▸ **Exercise**
Select each line in the data below that contains the word "navigating", and copy those lines out in full.

[Stored data entries]
#####
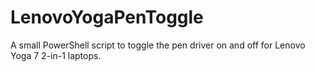 # LenovoYogaPenToggle
A small PowerShell script to toggle the pen driver on and off for Lenovo Yoga 7 2-in-1 laptops.
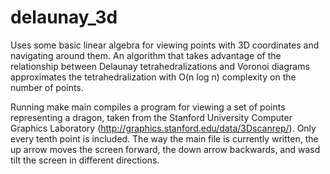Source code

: # delaunay_3d
Uses some basic linear algebra for viewing points with 3D coordinates and navigating around them. An algorithm that takes advantage of the relationship between Delaunay tetrahedralizations and Voronoi diagrams approximates the tetrahedralization with O(n log n) complexity on the number of points.

Running make main compiles a program for viewing a set of points representing a dragon, taken from the Stanford University Computer Graphics Laboratory (http://graphics.stanford.edu/data/3Dscanrep/). Only every tenth point is included. The way the main file is currently written, the up arrow moves the screen forward, the down arrow backwards, and wasd tilt the screen in different directions.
#####
▸ **Result of the exercise**
Uses some basic linear algebra for viewing points with 3D coordinates and navigating around them. An algorithm that takes advantage of the relationship between Delaunay tetrahedralizations and Voronoi diagrams approximates the tetrahedralization with O(n log n) complexity on the number of points.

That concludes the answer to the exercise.